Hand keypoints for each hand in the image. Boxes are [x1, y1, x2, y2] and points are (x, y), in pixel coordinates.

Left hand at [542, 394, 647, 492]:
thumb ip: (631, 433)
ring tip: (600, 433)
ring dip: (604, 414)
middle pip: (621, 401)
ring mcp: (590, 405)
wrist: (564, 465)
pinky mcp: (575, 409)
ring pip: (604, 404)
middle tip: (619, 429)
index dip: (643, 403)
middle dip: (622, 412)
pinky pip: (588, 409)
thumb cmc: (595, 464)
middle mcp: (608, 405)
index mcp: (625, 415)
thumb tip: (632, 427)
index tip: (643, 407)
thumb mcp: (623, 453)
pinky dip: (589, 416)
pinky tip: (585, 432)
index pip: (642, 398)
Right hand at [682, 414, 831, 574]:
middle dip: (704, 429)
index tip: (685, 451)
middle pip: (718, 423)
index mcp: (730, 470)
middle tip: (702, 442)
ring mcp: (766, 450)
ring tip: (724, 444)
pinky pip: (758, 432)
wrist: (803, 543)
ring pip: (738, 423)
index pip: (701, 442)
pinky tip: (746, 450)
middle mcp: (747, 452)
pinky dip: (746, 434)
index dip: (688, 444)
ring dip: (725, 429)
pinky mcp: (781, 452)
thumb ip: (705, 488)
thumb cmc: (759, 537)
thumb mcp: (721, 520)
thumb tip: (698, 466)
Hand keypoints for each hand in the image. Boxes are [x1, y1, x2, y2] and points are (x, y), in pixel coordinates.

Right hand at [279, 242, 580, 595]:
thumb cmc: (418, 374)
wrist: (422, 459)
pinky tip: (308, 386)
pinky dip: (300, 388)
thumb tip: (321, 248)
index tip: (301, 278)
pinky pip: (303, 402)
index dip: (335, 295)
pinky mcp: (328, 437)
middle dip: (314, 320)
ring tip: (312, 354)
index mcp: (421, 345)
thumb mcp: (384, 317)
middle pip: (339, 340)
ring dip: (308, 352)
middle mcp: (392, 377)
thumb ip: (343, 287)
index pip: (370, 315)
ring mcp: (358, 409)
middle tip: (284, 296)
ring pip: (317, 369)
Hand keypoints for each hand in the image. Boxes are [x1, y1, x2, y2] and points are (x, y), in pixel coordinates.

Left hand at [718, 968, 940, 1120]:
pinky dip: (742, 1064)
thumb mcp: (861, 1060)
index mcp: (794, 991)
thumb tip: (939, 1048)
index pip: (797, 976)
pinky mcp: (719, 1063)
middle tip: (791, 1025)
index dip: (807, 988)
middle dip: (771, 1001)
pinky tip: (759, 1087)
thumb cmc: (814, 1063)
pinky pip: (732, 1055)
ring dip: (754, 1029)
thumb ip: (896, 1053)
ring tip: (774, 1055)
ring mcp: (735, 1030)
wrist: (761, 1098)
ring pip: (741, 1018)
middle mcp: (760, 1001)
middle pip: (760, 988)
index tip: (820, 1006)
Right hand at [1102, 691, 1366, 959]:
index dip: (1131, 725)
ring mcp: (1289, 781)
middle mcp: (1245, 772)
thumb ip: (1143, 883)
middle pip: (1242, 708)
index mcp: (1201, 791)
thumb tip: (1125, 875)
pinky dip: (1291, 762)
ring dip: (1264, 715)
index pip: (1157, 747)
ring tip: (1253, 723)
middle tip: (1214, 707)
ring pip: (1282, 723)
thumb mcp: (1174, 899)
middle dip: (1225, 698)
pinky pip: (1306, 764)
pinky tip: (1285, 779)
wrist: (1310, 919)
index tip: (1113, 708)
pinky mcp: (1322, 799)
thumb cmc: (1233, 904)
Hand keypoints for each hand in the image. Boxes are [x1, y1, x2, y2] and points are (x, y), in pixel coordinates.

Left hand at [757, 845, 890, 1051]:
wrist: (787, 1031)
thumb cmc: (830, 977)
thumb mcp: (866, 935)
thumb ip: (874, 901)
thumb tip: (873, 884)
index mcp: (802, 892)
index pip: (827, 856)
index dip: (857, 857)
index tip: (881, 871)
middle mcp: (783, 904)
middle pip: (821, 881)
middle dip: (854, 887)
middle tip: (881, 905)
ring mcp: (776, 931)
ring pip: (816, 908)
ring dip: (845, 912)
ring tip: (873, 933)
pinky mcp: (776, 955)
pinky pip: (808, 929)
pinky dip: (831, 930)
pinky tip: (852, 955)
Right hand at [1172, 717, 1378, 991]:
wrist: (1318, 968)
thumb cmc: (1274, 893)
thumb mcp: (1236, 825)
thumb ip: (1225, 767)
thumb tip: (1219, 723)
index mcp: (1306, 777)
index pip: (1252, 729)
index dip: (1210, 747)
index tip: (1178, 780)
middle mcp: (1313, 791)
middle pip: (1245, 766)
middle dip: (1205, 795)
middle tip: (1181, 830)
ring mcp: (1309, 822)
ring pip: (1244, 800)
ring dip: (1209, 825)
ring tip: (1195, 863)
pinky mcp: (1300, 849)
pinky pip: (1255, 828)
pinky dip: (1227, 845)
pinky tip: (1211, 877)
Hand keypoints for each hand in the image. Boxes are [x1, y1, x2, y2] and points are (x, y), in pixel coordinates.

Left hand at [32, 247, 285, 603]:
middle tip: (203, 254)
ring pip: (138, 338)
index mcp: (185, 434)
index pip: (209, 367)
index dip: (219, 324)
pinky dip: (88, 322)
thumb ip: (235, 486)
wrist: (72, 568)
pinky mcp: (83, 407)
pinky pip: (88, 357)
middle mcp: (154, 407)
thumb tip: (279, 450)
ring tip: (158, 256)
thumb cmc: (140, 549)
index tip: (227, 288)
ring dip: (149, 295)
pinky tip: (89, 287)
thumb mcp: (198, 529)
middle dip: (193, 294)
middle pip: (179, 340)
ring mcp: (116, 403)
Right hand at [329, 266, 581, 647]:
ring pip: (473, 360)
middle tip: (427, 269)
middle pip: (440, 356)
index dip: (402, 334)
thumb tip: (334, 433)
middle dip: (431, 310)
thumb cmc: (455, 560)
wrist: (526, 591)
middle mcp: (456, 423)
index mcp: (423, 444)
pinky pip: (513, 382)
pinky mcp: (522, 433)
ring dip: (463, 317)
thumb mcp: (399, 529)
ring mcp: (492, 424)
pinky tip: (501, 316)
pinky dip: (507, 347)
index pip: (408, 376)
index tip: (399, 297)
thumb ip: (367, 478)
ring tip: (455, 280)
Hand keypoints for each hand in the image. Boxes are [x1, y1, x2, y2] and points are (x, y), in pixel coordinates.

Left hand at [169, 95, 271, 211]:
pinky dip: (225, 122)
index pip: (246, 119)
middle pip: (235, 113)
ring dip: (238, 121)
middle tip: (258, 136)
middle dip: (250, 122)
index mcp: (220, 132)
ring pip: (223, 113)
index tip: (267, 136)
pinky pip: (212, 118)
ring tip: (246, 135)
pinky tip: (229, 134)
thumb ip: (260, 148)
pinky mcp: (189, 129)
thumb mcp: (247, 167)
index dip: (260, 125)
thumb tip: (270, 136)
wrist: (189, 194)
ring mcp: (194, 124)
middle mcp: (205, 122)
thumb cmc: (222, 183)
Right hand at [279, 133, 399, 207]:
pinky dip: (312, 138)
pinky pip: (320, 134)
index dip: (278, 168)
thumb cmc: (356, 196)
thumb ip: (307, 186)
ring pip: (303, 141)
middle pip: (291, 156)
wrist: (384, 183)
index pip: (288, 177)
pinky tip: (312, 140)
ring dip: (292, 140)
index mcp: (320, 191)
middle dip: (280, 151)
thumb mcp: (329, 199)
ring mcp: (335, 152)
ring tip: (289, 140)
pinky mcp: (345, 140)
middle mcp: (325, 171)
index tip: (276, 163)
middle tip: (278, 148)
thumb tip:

::::::

Required work
Each line from the top of the material above, through the one that contains "ring pip: (604, 404)", should be restated word for word.

Solved problem
Hand keypoints for each hand in the image. Boxes are [x1, y1, x2, y2] and points are (x, y), in pixel coordinates.

Left hand at [542, 394, 647, 492]:
thumb ip: (631, 433)
ring tip: (600, 433)
ring dip: (604, 414)
middle pip: (621, 401)
ring mcp: (590, 405)
wrist: (564, 465)
pinky mcp: (575, 409)
ring pip: (604, 404)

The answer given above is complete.